→ **Votre objectif**
D'après l'extrait sur le projet d'usine de Bécancour, quel est le montant de la garantie de prêt que Québec a accordée à TransCanada Pipelines Limited ?

Le gouvernement Legault a appuyé les promoteurs du projet d'usine d'urée et de méthane à Bécancour avant qu'il ne soit étudié par le Bureau d'audiences publiques sur l'environnement (BAPE). Québec, par l'entremise d'Investissement Québec, a accordé une garantie de prêt de 10 millions pour TransCanada Pipelines Limited, le fournisseur du gaz naturel nécessaire à la future usine.

La décision, prise le 14 novembre, a paru mercredi dans la Gazette officielle du Québec. Elle jette plus de lumière sur la source d'une division au Conseil des ministres quant à l'à-propos du projet d'usine sur l'ancien site de Norsk Hydro à Bécancour. La production d'urée et de méthane signifie des émissions de 630 000 tonnes de gaz à effet de serre par année, l'équivalent de 180 000 automobiles supplémentaires sur les routes au Québec.

C'était le premier clivage au Conseil des ministres - François Legault et les ténors économiques, Éric Girard et Pierre Fitzgibbon, avaient pris fait et cause pour le projet, malgré les objections de la titulaire de l'Environnement, MarieChantal Chassé, de la ministre déléguée au Développement économique régional, Marie-Eve Proulx, et du titulaire de l'Éducation, Jean-François Roberge.

Le projet de la Société en commandite ProjetBécancour.ag est une nouvelle mouture du projet d'IFFCO Canada, qui remonte à 2012. La Coop fédérée et Développement Nauticol Québec prévoient une usine de 1,3 milliard qui produira de l'urée, élément essentiel pour les fertilisants agricoles. On y a adjoint une usine de méthane, qui contribue à réduire les émissions polluantes. Après que La Presse eut dévoilé la division, le député de Nicolet-Bécancour, Donald Martel, avait été envoyé aux journalistes pour insister sur le fait que le projet représentait 200 emplois dans un parc industriel où aucune nouvelle industrie ne s'était implantée depuis 15 ans.

→ **Données fournies**
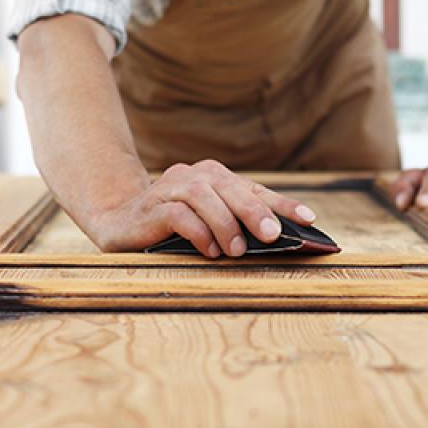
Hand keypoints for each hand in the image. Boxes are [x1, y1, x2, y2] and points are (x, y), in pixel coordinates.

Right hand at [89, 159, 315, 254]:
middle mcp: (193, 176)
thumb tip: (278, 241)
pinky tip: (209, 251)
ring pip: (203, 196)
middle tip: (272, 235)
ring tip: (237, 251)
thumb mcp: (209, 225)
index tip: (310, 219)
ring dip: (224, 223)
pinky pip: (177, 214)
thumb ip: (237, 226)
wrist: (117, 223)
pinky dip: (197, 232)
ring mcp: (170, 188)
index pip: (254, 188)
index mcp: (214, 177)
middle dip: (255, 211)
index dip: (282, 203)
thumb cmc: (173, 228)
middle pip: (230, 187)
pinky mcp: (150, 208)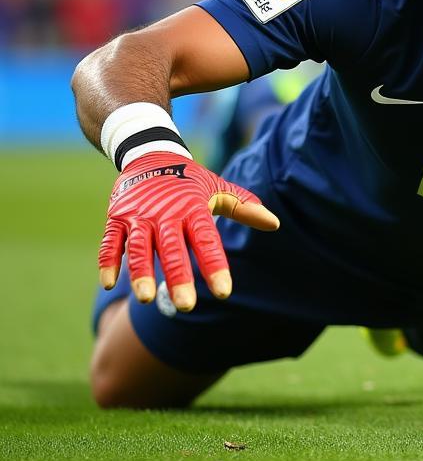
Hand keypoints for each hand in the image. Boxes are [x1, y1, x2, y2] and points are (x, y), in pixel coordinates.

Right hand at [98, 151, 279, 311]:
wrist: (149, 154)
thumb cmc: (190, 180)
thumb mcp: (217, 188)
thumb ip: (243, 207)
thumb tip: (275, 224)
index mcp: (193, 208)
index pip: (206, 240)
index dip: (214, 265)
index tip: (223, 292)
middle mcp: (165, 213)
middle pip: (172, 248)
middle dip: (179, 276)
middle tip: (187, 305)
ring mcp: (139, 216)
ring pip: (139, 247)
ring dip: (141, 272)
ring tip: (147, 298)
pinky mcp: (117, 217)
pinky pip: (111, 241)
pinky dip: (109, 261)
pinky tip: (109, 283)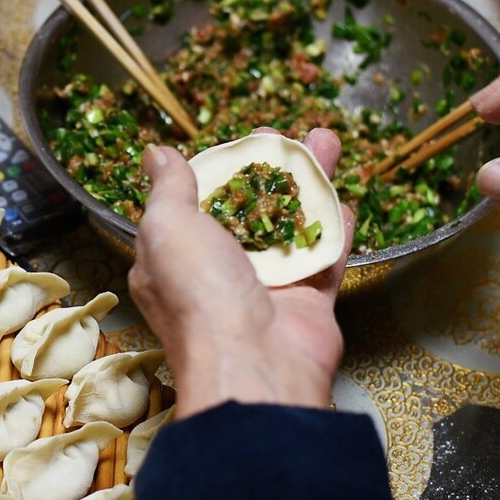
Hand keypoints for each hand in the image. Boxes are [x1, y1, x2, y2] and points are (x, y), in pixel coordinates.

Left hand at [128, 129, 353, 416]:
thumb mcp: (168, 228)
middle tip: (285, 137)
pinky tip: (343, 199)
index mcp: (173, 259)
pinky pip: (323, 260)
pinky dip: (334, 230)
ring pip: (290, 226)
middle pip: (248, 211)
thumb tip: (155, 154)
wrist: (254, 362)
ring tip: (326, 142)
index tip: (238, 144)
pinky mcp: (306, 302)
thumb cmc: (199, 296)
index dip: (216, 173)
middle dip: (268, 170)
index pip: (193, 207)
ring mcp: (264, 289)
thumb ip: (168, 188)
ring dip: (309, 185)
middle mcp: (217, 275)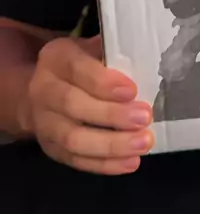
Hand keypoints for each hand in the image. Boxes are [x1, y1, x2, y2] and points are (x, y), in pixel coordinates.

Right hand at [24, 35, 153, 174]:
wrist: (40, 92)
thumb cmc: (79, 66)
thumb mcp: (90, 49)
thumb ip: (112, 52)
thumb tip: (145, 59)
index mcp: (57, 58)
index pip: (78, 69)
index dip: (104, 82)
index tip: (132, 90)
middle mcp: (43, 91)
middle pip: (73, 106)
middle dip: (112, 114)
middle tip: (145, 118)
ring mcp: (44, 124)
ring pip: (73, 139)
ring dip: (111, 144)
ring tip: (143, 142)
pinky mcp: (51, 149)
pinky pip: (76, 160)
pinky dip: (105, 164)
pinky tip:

→ **Solution proposée**
Une garantie de prêt de 10 millions.